This exercise calls for the data below to be retyped exactly, minus any images.

[Dataset entries]

▼

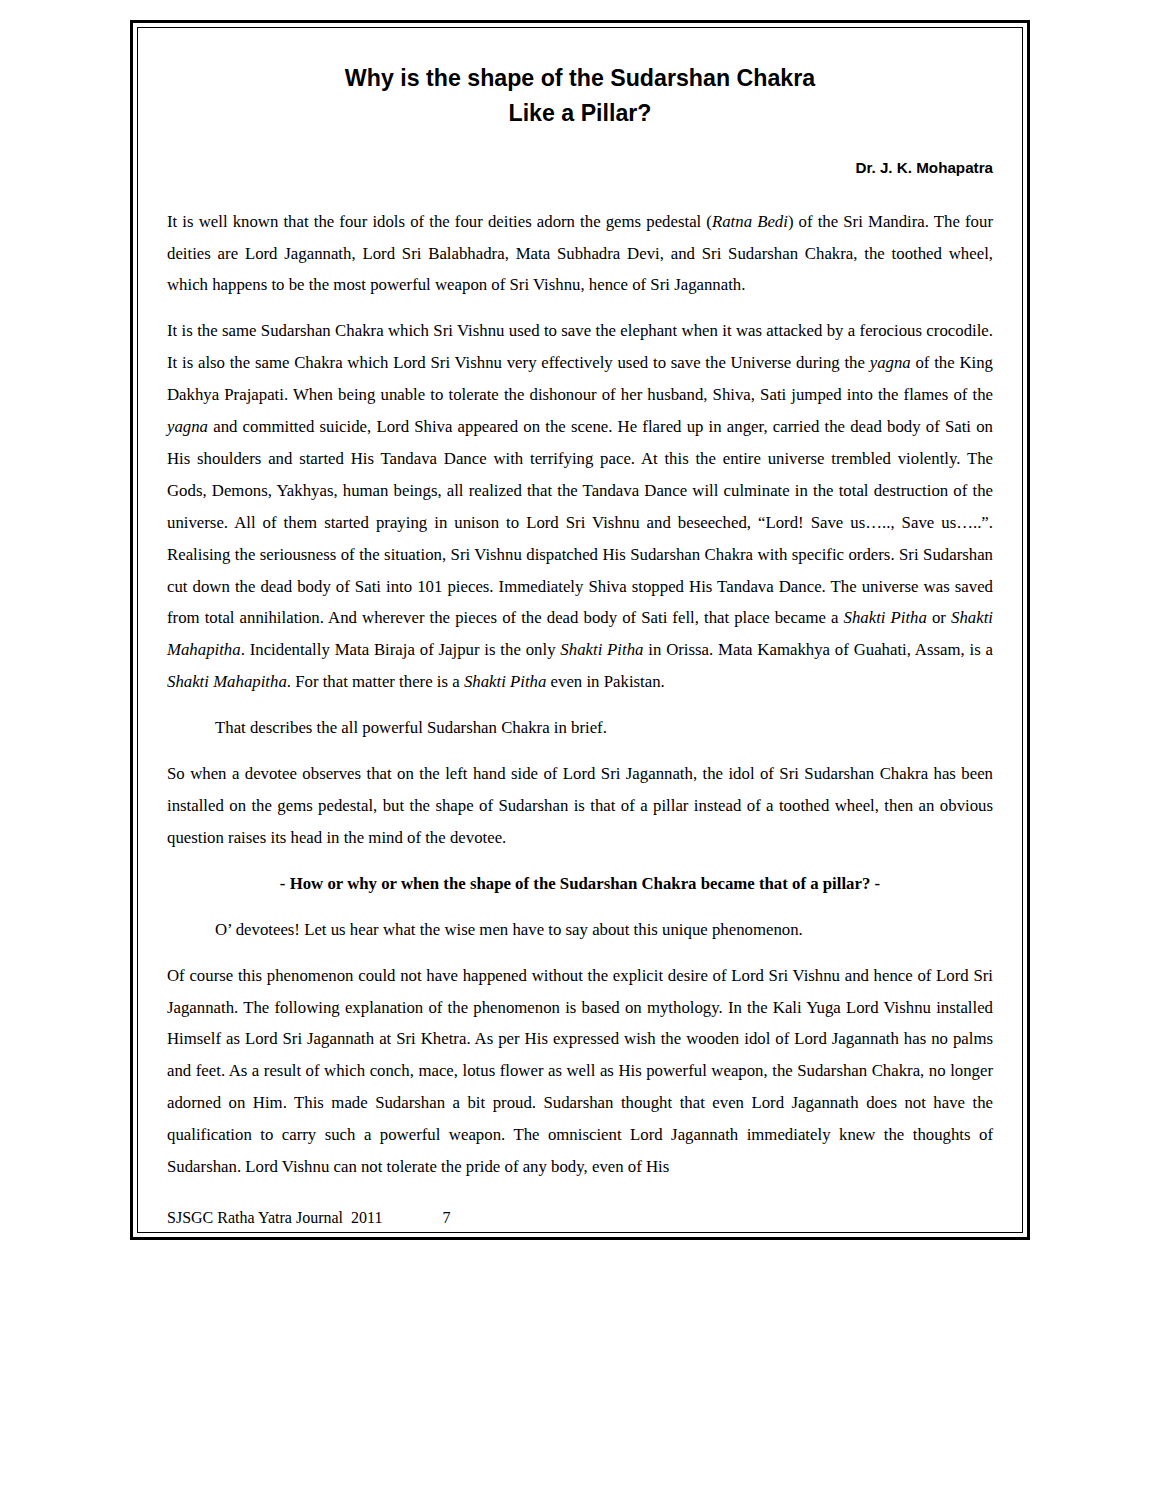Why is the shape of the Sudarshan Chakra
Like a Pillar?
Dr. J. K. Mohapatra
It is well known that the four idols of the four deities adorn the gems pedestal (Ratna Bedi) of the Sri Mandira. The four deities are Lord Jagannath, Lord Sri Balabhadra, Mata Subhadra Devi, and Sri Sudarshan Chakra, the toothed wheel, which happens to be the most powerful weapon of Sri Vishnu, hence of Sri Jagannath.
It is the same Sudarshan Chakra which Sri Vishnu used to save the elephant when it was attacked by a ferocious crocodile. It is also the same Chakra which Lord Sri Vishnu very effectively used to save the Universe during the yagna of the King Dakhya Prajapati. When being unable to tolerate the dishonour of her husband, Shiva, Sati jumped into the flames of the yagna and committed suicide, Lord Shiva appeared on the scene. He flared up in anger, carried the dead body of Sati on His shoulders and started His Tandava Dance with terrifying pace. At this the entire universe trembled violently. The Gods, Demons, Yakhyas, human beings, all realized that the Tandava Dance will culminate in the total destruction of the universe. All of them started praying in unison to Lord Sri Vishnu and beseeched, “Lord! Save us….., Save us…..”. Realising the seriousness of the situation, Sri Vishnu dispatched His Sudarshan Chakra with specific orders. Sri Sudarshan cut down the dead body of Sati into 101 pieces. Immediately Shiva stopped His Tandava Dance. The universe was saved from total annihilation. And wherever the pieces of the dead body of Sati fell, that place became a Shakti Pitha or Shakti Mahapitha. Incidentally Mata Biraja of Jajpur is the only Shakti Pitha in Orissa. Mata Kamakhya of Guahati, Assam, is a Shakti Mahapitha. For that matter there is a Shakti Pitha even in Pakistan.
That describes the all powerful Sudarshan Chakra in brief.
So when a devotee observes that on the left hand side of Lord Sri Jagannath, the idol of Sri Sudarshan Chakra has been installed on the gems pedestal, but the shape of Sudarshan is that of a pillar instead of a toothed wheel, then an obvious question raises its head in the mind of the devotee.
- How or why or when the shape of the Sudarshan Chakra became that of a pillar? -
O’ devotees! Let us hear what the wise men have to say about this unique phenomenon.
Of course this phenomenon could not have happened without the explicit desire of Lord Sri Vishnu and hence of Lord Sri Jagannath. The following explanation of the phenomenon is based on mythology. In the Kali Yuga Lord Vishnu installed Himself as Lord Sri Jagannath at Sri Khetra. As per His expressed wish the wooden idol of Lord Jagannath has no palms and feet. As a result of which conch, mace, lotus flower as well as His powerful weapon, the Sudarshan Chakra, no longer adorned on Him. This made Sudarshan a bit proud. Sudarshan thought that even Lord Jagannath does not have the qualification to carry such a powerful weapon. The omniscient Lord Jagannath immediately knew the thoughts of Sudarshan. Lord Vishnu can not tolerate the pride of any body, even of His
SJSGC Ratha Yatra Journal 2011 7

▲

● **Finished task**
Why is the shape of the Sudarshan Chakra
Like a Pillar?
Dr. J. K. Mohapatra
It is well known that the four idols of the four deities adorn the gems pedestal (Ratna Bedi) of the Sri Mandira. The four deities are Lord Jagannath, Lord Sri Balabhadra, Mata Subhadra Devi, and Sri Sudarshan Chakra, the toothed wheel, which happens to be the most powerful weapon of Sri Vishnu, hence of Sri Jagannath.
It is the same Sudarshan Chakra which Sri Vishnu used to save the elephant when it was attacked by a ferocious crocodile. It is also the same Chakra which Lord Sri Vishnu very effectively used to save the Universe during the yagna of the King Dakhya Prajapati. When being unable to tolerate the dishonour of her husband, Shiva, Sati jumped into the flames of the yagna and committed suicide, Lord Shiva appeared on the scene. He flared up in anger, carried the dead body of Sati on His shoulders and started His Tandava Dance with terrifying pace. At this the entire universe trembled violently. The Gods, Demons, Yakhyas, human beings, all realized that the Tandava Dance will culminate in the total destruction of the universe. All of them started praying in unison to Lord Sri Vishnu and beseeched, “Lord! Save us….., Save us…..”. Realising the seriousness of the situation, Sri Vishnu dispatched His Sudarshan Chakra with specific orders. Sri Sudarshan cut down the dead body of Sati into 101 pieces. Immediately Shiva stopped His Tandava Dance. The universe was saved from total annihilation. And wherever the pieces of the dead body of Sati fell, that place became a Shakti Pitha or Shakti Mahapitha. Incidentally Mata Biraja of Jajpur is the only Shakti Pitha in Orissa. Mata Kamakhya of Guahati, Assam, is a Shakti Mahapitha. For that matter there is a Shakti Pitha even in Pakistan.
That describes the all powerful Sudarshan Chakra in brief.
So when a devotee observes that on the left hand side of Lord Sri Jagannath, the idol of Sri Sudarshan Chakra has been installed on the gems pedestal, but the shape of Sudarshan is that of a pillar instead of a toothed wheel, then an obvious question raises its head in the mind of the devotee.
- How or why or when the shape of the Sudarshan Chakra became that of a pillar? -
O’ devotees! Let us hear what the wise men have to say about this unique phenomenon.
Of course this phenomenon could not have happened without the explicit desire of Lord Sri Vishnu and hence of Lord Sri Jagannath. The following explanation of the phenomenon is based on mythology. In the Kali Yuga Lord Vishnu installed Himself as Lord Sri Jagannath at Sri Khetra. As per His expressed wish the wooden idol of Lord Jagannath has no palms and feet. As a result of which conch, mace, lotus flower as well as His powerful weapon, the Sudarshan Chakra, no longer adorned on Him. This made Sudarshan a bit proud. Sudarshan thought that even Lord Jagannath does not have the qualification to carry such a powerful weapon. The omniscient Lord Jagannath immediately knew the thoughts of Sudarshan. Lord Vishnu can not tolerate the pride of any body, even of His
SJSGC Ratha Yatra Journal 2011 7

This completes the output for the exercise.